Voor Otlet was de Mondotheek een ​​'intellectuele machine': op hetzelfde moment archief, linkgenerator, kantoor, catalogus en zender. Voor hem vormde het museum, de bibliotheek, de encyclopedie en de taal van classificatie een complex en onderling afhankelijke web van relaties, waar elk element een mogelijke ingang vormde voor een ander element. Hij benadrukte dat de intellectuele en sociale processen die een presentatie in een museum op gang brengt verschillen van het lezen van een boek in een bibliotheek, maar dat het éne in zekere zin zou kunnen leiden tot het andere. [6]. Otlet stelde zich voor dat de Mondotheek het mogelijk zou maken te communiceren op verschillende niveaus, om diverse perspectieven via uiteenlopende media op het kruispunt van verschillende praktijken met elkaar te verbinden. Door die droom naar de toekomst te transponeren werd de Mondotheek voor ons een soort denkmachine. Een plek om de historische en sociale locaties van het Mundaneum-project te kunnen analyseren, een platform om de persistente interventies met elkaar in verband te brengen. Het speculatieve karakter van Mondotheek stelde ons in staat om de gesitueerde machtsformaties rond het project te beginnen te begrijpen en mogelijke vormen van verzet te ontwikkelen.[7]

Dit irradiërend boek ontstond omdat we een incisie wilden maken in een onderzoek dat steeds verder begon uit te dijen. Het boek is een momentopname dat uitnodigt een blik te werpen op de verknoopte perspectieven, zonder de noodzaak om een ​​sluitend verhaal te vertellen. Als saluut aan Otlet's eindeloos uitbreidende irradiërend bibliotheek besloten we de MediaWiki-installatie z­élf te gebruiken om de publicatie te schrijven, te redigeren en het genereren. Het verklaart waarom op de pagina's van dit boek een paar welkome afwijkingen te vinden zijn.

De vier hoofdstukken die we hier voorstellen vermengen ieder feit en fictie, tekst en beeld, document en catalogus. Om te reageren op de specifieke materiele verwikkelingen die we tegenkwamen, verbinden we proces en inhoud met elkaar. Mondotheek, en in het verlengde ervan dit irradiërend boek, is een meervoudig, langdurig en meer-schalig avontuur. Op zijn eigen manier vormt het een speels commentaar op de allesomvattende ambitie waar het 19e eeuwse Utopia van het Mundaneum voor stond.
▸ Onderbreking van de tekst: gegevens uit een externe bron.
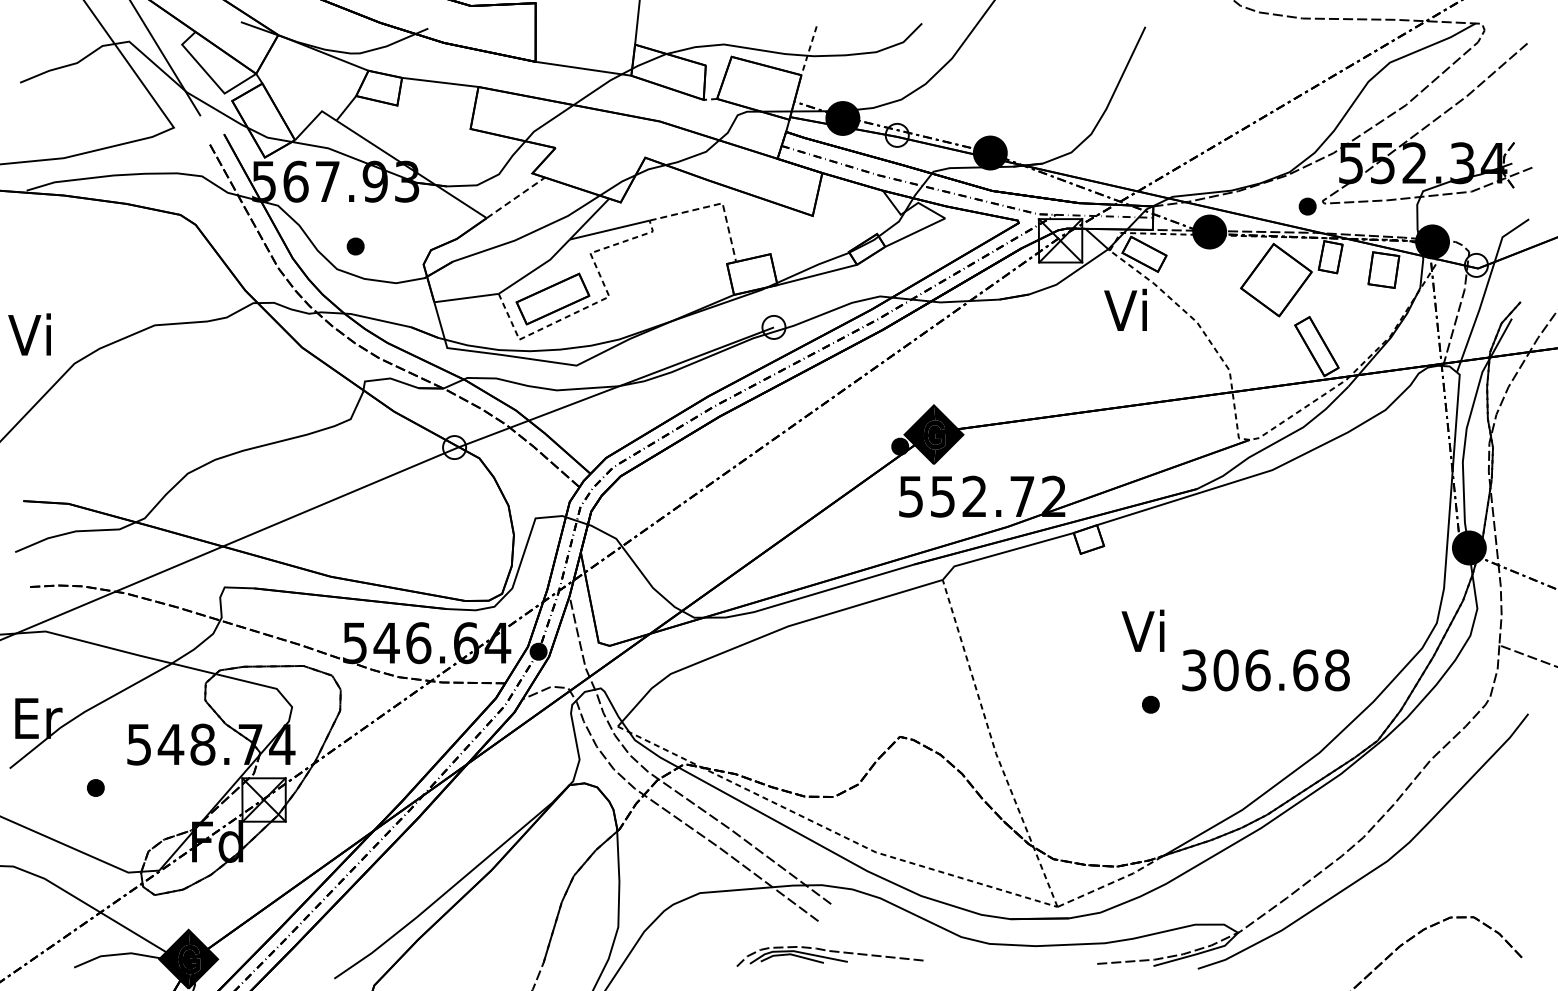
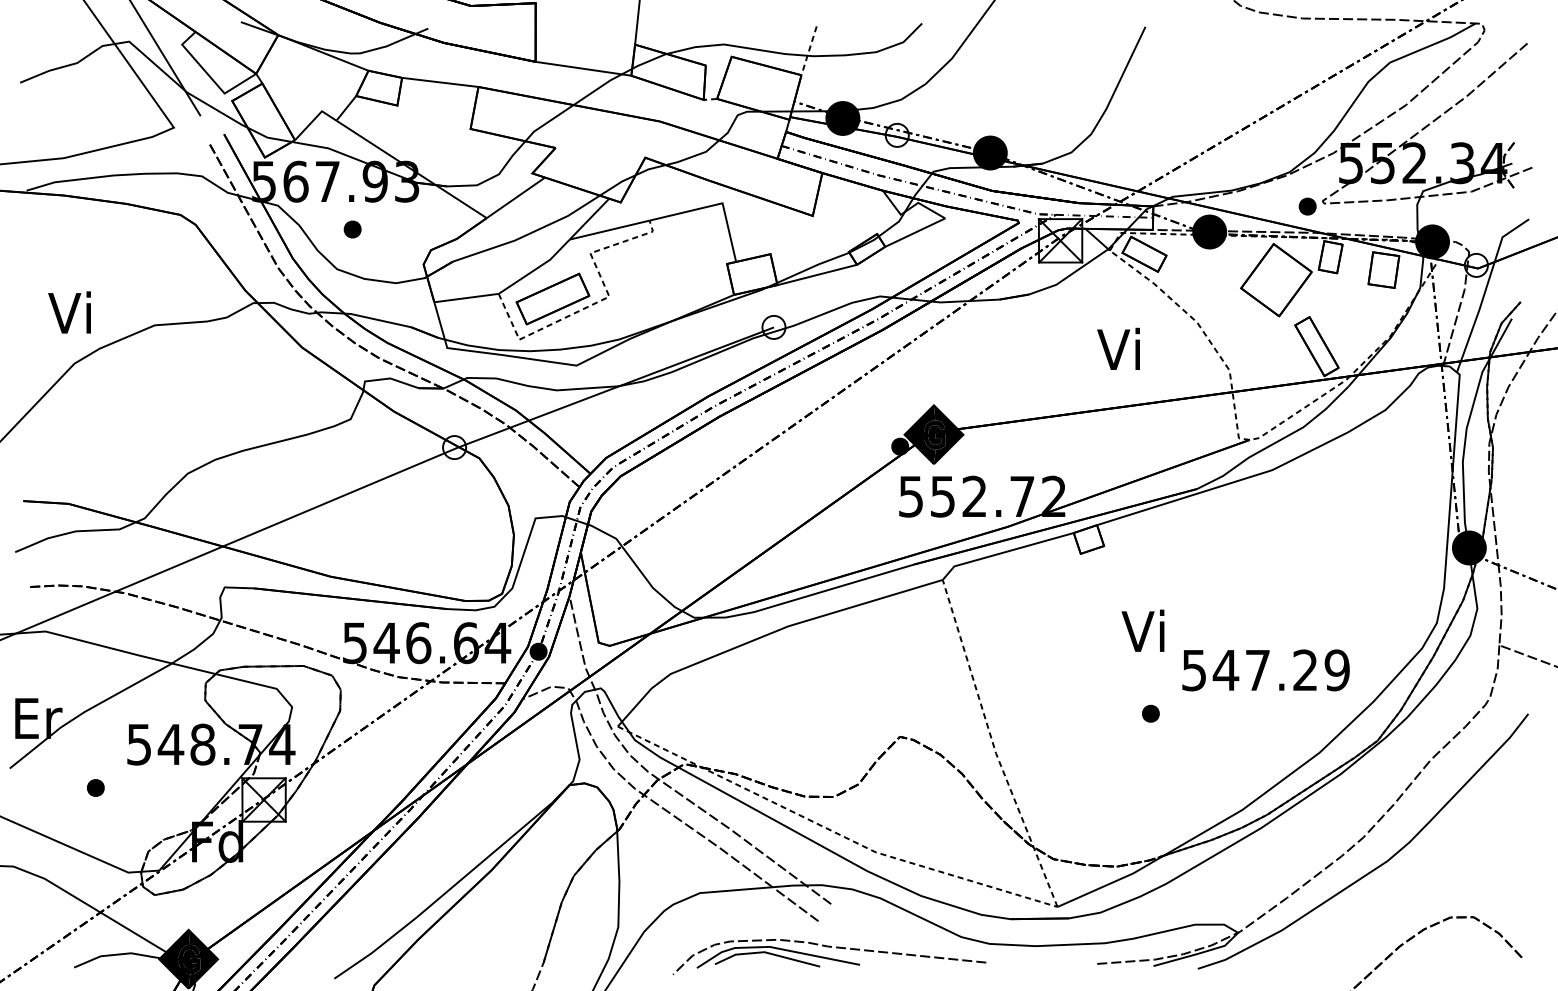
line at (515, 197): dashed -> solid
line at (716, 204): dashed -> solid
part at (355, 246) position: (355, 246) -> (352, 229)
text at (1125, 309) position: (1125, 309) -> (1118, 348)
text at (29, 334) position: (29, 334) -> (69, 312)
text at (1265, 670): 306.68 -> 547.29
part at (1150, 704) position: (1150, 704) -> (1150, 713)
line at (1112, 882): dashed -> solid
part at (829, 956) size: 188x21 px -> 315x37 px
Embedded Hierarchies gaat over classificatiesystemen en de manier waarop de droom van hun universele toepassing in de praktijk functioneert. Het brengt bijdragen bijeen die gaan over kennisinfrastructuur op verschillende niveaus: van ongehoorzame bibliotheken, inventieve institutionele praktijken rond het digitale archief en meta-data structuren tot aan de obsessie om te indexeren als een pathologische aandoening.

Disambiguation ontrafelt een aantal overeenkomsten die rond het erfgoed van Paul Otlet cirkelen. We bekijken ogenschijnlijk vergelijkbare biografieën, begrippen en woorden van dichtbij en verschuiven de ambiguïteit naar andere plekken.

Location, location, location gaat in op het werk van geo-politieke krachten. We volgen het rondtrekkende archief van het Mundaneum door de hoofdstad van Europa, en stuiten op lokale, nationale en mondiale utopieën die op hun beurt hun stempel drukken op de loop van de geschiedenis. Dit hoofdstuk traceert tekens in het fysieke landschap, patronen die het hyperlokale met het globale verbinden.

Cross-readings bestaat uit lijsten, beeldverzamelingen en andere materialen die verband leggen ​​tussen historische en hedendaagse lezingen van het Mundaneum. Ze halen daarbij mogelijk spirituele of mystieke onderbouwing van het Mundaneum naar boven en laten transversale relaties zien tussen dezelfde elementen op verschillende locaties.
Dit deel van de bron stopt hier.